**TASK TO CARRY OUT:** Copy word for word the rows from the line with "In order to" to the line with "Answer: approximately 45° to its right", including both of those lines.

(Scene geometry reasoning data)
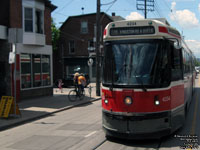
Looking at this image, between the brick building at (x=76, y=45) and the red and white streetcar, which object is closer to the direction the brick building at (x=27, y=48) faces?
the red and white streetcar

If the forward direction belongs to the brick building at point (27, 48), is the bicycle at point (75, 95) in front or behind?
in front

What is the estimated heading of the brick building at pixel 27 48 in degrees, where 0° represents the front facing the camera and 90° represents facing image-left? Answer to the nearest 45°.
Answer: approximately 315°

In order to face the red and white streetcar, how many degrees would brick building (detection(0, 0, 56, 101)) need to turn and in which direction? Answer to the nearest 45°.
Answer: approximately 45° to its right

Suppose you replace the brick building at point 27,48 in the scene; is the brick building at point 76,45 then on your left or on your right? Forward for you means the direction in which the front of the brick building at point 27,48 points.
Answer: on your left
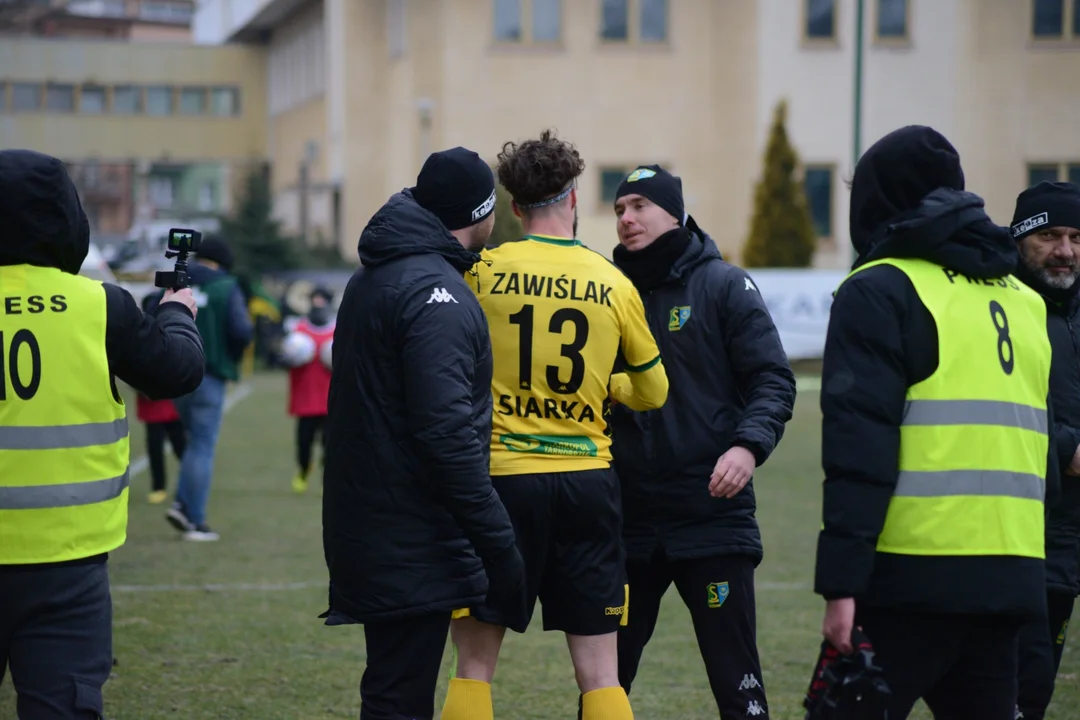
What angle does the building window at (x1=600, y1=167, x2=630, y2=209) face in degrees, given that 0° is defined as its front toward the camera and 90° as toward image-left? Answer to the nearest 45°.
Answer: approximately 0°

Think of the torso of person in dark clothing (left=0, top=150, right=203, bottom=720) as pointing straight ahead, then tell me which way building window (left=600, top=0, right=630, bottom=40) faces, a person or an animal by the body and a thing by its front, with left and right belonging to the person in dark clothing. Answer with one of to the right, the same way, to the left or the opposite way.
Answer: the opposite way

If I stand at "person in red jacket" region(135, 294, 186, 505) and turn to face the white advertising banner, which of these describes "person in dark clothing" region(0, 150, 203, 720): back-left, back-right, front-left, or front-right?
back-right

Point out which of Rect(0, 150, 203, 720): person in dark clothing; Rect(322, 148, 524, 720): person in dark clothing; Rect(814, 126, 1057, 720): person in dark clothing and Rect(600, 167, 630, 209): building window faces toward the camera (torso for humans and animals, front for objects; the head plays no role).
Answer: the building window

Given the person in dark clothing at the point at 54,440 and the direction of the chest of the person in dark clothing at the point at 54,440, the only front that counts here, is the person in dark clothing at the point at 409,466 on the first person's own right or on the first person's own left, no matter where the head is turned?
on the first person's own right

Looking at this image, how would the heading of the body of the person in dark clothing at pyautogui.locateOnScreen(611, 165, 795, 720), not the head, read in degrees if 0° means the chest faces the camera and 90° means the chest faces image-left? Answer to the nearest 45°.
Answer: approximately 45°

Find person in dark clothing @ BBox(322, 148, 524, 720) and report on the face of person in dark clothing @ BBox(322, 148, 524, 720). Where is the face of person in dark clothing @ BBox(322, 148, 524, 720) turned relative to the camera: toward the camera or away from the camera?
away from the camera

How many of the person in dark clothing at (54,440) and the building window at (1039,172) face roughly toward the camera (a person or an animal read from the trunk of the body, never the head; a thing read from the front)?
1

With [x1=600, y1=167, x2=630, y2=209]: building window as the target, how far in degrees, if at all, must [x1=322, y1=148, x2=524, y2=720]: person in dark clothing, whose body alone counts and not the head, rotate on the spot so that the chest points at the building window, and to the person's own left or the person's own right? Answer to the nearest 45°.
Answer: approximately 45° to the person's own left

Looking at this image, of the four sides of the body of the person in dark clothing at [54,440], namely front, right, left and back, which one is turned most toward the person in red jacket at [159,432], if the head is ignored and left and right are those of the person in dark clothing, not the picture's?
front

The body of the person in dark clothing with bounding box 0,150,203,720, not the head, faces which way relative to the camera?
away from the camera

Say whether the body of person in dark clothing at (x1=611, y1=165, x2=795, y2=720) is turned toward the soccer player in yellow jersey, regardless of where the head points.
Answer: yes

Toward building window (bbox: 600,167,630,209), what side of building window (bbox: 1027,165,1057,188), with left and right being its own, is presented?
right

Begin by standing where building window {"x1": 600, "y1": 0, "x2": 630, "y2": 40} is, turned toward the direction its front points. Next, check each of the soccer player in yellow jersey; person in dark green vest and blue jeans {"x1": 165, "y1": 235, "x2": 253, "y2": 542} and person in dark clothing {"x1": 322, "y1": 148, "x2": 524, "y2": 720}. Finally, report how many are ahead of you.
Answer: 3

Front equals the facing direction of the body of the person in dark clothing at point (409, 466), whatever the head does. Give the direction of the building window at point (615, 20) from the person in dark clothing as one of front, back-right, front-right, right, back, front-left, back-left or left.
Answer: front-left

**OUTPUT OF THE TASK:**
In order to face the red and white streetcar, how many degrees would brick building (detection(0, 0, 56, 101)) need to turn and in which direction? Answer to the nearest 45°.
Answer: approximately 45° to its right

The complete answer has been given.